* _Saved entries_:
##############################

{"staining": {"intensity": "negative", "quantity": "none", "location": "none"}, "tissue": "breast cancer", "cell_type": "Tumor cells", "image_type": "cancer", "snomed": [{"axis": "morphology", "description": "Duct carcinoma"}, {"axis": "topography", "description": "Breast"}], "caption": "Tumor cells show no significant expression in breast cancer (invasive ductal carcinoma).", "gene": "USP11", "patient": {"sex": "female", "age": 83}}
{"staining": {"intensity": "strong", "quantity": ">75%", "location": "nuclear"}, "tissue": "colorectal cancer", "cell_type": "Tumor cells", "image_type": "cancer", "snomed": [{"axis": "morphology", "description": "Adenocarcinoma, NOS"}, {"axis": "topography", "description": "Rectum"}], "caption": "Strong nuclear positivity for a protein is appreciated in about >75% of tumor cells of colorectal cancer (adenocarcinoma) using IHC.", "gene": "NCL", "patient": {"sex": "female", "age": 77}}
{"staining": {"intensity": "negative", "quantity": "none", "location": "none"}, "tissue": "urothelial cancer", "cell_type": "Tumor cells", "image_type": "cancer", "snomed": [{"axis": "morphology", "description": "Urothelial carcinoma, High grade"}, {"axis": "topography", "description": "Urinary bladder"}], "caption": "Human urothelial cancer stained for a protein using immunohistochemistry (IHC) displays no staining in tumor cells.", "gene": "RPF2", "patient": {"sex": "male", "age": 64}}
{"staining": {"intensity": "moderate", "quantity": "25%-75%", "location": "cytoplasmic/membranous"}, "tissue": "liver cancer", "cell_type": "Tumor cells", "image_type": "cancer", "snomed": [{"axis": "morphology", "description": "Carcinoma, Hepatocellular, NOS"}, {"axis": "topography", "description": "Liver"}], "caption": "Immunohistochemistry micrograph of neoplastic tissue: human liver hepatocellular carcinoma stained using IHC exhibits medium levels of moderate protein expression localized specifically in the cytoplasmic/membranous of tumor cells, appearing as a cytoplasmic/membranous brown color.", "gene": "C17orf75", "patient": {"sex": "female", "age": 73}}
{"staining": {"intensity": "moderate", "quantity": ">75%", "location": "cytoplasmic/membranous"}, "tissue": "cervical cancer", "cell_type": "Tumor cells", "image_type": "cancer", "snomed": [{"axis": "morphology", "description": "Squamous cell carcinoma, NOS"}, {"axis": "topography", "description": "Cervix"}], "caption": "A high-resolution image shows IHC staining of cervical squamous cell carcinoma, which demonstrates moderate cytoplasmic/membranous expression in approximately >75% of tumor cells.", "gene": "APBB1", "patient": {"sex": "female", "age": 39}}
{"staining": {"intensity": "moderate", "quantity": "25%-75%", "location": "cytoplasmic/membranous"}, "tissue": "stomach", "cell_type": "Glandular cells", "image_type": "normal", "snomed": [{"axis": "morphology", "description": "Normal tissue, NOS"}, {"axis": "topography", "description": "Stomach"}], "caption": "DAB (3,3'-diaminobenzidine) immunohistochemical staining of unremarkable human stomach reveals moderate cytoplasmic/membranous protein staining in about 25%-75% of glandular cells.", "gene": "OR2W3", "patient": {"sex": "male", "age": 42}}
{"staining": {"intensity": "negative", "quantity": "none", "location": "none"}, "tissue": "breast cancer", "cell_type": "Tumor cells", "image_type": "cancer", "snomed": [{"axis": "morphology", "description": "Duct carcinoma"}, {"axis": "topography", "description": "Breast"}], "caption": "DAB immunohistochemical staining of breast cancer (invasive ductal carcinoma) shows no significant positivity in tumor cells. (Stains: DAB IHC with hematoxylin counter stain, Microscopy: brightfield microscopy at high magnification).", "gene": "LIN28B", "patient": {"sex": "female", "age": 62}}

##############################

* _Instructions to follow_: In the records above, find the line with "nuclear positivity for"; write out exactly that line and each one after it, stopping after the line with "micrograph of neoplastic".

* _Written response_:
{"staining": {"intensity": "strong", "quantity": ">75%", "location": "nuclear"}, "tissue": "colorectal cancer", "cell_type": "Tumor cells", "image_type": "cancer", "snomed": [{"axis": "morphology", "description": "Adenocarcinoma, NOS"}, {"axis": "topography", "description": "Rectum"}], "caption": "Strong nuclear positivity for a protein is appreciated in about >75% of tumor cells of colorectal cancer (adenocarcinoma) using IHC.", "gene": "NCL", "patient": {"sex": "female", "age": 77}}
{"staining": {"intensity": "negative", "quantity": "none", "location": "none"}, "tissue": "urothelial cancer", "cell_type": "Tumor cells", "image_type": "cancer", "snomed": [{"axis": "morphology", "description": "Urothelial carcinoma, High grade"}, {"axis": "topography", "description": "Urinary bladder"}], "caption": "Human urothelial cancer stained for a protein using immunohistochemistry (IHC) displays no staining in tumor cells.", "gene": "RPF2", "patient": {"sex": "male", "age": 64}}
{"staining": {"intensity": "moderate", "quantity": "25%-75%", "location": "cytoplasmic/membranous"}, "tissue": "liver cancer", "cell_type": "Tumor cells", "image_type": "cancer", "snomed": [{"axis": "morphology", "description": "Carcinoma, Hepatocellular, NOS"}, {"axis": "topography", "description": "Liver"}], "caption": "Immunohistochemistry micrograph of neoplastic tissue: human liver hepatocellular carcinoma stained using IHC exhibits medium levels of moderate protein expression localized specifically in the cytoplasmic/membranous of tumor cells, appearing as a cytoplasmic/membranous brown color.", "gene": "C17orf75", "patient": {"sex": "female", "age": 73}}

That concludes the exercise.